Randall Terry is an admitted fraud, and this obviously embarrassed him beyond belief, given his anti-gay activities. As I said earlier, I will go with the Vice-President's reaction, and if one of my children were gay (which they are not), I would hope my response would be that of Mr. Cheney's. I think God understands love over hate any day of the week.
What's fascinating here is that Randall Terry's praise for his son is expressed in exactly the terms in which the father himself would like to be seen: as articulate, handsome, a singer and pianist (Randall himself writes songs and plays the piano very well), a debater, a potentially "formidable" politician. It's apparent that Randall not only loves his son: he identifies with him.
This is always a potent combination. Many heart-wrenching father-son conflicts turn on just that point: that he father and the son identify with each other, and thus are grieved beyond all telling by failures and shortfalls.

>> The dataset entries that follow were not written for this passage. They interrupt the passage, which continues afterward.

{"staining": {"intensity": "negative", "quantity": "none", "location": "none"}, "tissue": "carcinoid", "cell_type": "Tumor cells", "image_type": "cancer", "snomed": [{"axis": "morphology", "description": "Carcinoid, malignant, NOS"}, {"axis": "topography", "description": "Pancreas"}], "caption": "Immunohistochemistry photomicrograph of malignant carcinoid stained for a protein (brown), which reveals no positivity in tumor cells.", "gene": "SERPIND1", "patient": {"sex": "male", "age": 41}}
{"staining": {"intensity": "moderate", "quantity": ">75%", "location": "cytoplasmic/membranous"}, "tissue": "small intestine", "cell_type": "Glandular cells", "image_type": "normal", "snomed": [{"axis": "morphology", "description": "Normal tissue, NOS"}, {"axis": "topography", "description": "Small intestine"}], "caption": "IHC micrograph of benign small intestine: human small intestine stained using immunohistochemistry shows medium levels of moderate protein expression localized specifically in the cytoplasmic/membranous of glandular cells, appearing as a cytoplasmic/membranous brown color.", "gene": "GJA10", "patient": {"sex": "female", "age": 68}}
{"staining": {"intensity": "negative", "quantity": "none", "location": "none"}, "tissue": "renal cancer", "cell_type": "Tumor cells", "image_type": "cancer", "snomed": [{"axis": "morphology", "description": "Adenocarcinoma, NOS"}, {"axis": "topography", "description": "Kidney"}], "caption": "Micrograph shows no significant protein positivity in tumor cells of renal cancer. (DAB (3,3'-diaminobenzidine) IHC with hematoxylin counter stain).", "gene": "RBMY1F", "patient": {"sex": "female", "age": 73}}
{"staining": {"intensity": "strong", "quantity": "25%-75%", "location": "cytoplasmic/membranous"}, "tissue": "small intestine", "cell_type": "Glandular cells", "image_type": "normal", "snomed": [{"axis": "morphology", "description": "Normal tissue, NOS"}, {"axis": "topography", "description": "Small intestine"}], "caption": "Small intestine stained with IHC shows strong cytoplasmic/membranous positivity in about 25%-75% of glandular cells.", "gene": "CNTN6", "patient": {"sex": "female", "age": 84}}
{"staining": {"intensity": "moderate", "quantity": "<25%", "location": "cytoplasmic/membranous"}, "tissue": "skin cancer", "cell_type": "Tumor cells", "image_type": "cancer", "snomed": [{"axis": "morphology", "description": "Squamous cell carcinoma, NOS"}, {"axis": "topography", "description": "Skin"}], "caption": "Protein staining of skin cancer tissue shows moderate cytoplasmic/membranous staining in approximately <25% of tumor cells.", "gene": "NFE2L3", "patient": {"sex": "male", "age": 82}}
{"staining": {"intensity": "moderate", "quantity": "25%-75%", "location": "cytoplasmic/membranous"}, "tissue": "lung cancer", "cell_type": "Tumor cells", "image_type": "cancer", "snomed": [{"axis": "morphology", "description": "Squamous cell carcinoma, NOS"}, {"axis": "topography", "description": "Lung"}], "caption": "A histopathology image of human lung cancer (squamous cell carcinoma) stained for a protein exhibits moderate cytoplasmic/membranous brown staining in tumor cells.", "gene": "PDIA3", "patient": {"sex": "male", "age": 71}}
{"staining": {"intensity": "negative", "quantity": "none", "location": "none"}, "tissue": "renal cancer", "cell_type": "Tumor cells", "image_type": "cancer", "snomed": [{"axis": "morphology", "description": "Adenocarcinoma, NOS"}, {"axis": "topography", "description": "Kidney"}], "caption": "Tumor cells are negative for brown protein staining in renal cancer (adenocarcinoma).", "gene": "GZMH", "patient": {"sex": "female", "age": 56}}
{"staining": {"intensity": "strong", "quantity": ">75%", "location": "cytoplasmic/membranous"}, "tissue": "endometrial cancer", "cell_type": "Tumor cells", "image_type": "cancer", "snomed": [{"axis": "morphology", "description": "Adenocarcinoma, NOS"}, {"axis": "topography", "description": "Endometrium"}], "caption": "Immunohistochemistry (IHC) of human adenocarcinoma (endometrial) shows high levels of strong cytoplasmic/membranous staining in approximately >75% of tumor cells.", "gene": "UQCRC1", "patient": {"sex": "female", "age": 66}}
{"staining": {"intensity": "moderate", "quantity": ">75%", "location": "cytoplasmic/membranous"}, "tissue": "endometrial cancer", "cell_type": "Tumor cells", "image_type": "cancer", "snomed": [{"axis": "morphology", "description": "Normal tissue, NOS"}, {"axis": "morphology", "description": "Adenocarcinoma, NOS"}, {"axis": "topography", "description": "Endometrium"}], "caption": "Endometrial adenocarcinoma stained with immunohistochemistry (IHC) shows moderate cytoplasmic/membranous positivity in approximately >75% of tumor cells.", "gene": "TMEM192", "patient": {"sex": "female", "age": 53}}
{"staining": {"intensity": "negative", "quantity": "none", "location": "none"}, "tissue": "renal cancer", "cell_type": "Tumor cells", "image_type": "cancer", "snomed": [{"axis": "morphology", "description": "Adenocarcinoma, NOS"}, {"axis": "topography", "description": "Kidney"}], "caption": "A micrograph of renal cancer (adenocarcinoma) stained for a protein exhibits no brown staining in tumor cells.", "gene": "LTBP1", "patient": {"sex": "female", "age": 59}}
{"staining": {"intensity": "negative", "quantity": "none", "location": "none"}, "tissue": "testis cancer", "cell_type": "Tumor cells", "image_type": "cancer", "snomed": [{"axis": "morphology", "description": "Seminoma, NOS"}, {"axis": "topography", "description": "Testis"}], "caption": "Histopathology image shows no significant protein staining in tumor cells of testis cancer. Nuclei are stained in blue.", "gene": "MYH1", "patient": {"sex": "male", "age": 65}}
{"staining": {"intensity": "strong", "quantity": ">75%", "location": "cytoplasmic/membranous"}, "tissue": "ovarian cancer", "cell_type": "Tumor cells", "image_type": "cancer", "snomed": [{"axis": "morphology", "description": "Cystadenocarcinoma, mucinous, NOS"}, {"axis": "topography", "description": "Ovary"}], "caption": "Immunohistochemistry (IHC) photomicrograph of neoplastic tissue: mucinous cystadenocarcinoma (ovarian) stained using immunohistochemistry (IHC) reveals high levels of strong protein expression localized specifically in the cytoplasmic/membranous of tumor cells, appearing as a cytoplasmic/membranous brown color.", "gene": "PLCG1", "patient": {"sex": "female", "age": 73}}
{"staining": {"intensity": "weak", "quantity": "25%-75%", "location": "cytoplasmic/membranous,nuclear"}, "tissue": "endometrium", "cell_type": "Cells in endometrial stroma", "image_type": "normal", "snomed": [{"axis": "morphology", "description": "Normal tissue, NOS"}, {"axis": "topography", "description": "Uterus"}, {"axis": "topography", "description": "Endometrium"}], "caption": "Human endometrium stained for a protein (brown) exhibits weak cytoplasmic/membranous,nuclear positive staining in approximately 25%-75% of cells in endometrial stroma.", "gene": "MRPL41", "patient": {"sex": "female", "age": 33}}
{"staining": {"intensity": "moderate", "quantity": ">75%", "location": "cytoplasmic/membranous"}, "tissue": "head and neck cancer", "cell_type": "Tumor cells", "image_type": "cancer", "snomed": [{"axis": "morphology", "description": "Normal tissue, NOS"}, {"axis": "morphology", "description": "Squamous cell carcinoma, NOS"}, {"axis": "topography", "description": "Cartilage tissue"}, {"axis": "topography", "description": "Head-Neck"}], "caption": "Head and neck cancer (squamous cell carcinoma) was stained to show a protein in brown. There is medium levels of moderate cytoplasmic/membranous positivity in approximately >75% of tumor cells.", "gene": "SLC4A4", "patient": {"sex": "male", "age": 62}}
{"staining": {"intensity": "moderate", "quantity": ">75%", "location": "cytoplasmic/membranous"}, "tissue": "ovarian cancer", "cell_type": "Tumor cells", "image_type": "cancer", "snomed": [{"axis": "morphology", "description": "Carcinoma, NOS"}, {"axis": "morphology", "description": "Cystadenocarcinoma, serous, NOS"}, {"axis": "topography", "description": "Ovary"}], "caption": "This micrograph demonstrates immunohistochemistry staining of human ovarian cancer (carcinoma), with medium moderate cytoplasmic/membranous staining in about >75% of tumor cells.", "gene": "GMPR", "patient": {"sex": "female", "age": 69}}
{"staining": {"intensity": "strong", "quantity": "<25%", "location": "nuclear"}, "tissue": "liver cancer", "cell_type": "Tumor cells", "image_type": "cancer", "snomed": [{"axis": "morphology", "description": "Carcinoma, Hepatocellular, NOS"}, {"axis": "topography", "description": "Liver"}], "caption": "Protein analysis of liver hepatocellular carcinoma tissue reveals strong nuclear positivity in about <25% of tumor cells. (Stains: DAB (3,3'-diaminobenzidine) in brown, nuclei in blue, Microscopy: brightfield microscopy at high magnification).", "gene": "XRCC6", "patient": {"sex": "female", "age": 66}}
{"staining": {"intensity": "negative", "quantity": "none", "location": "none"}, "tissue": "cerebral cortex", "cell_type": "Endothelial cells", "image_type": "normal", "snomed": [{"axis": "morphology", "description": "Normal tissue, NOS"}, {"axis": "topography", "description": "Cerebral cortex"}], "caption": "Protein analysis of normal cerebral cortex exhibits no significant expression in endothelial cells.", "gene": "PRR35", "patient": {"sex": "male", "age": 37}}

Randall divorced his wife of 19 years, Cindy, and then married a much younger woman who had been his political campaign secretary, all the while soliciting tons of money from the Christian community touting his leadership in defending "the sanctity of the marriage covenant." There ya go: "fraud." Then we learn that his adopted son Jamiel lived a "double life" and sold the tale of his sexual misconduct with other males to Out, a magazine that cynically capitalizes on sexual exposes.
This is all shameful and repugnant. Yet I still say that all the moral failure, pain and shame does not refute the persistence of love and the power of hoped-for healing.
I can see that this father and son love each other. That's why the failures hurt so bad.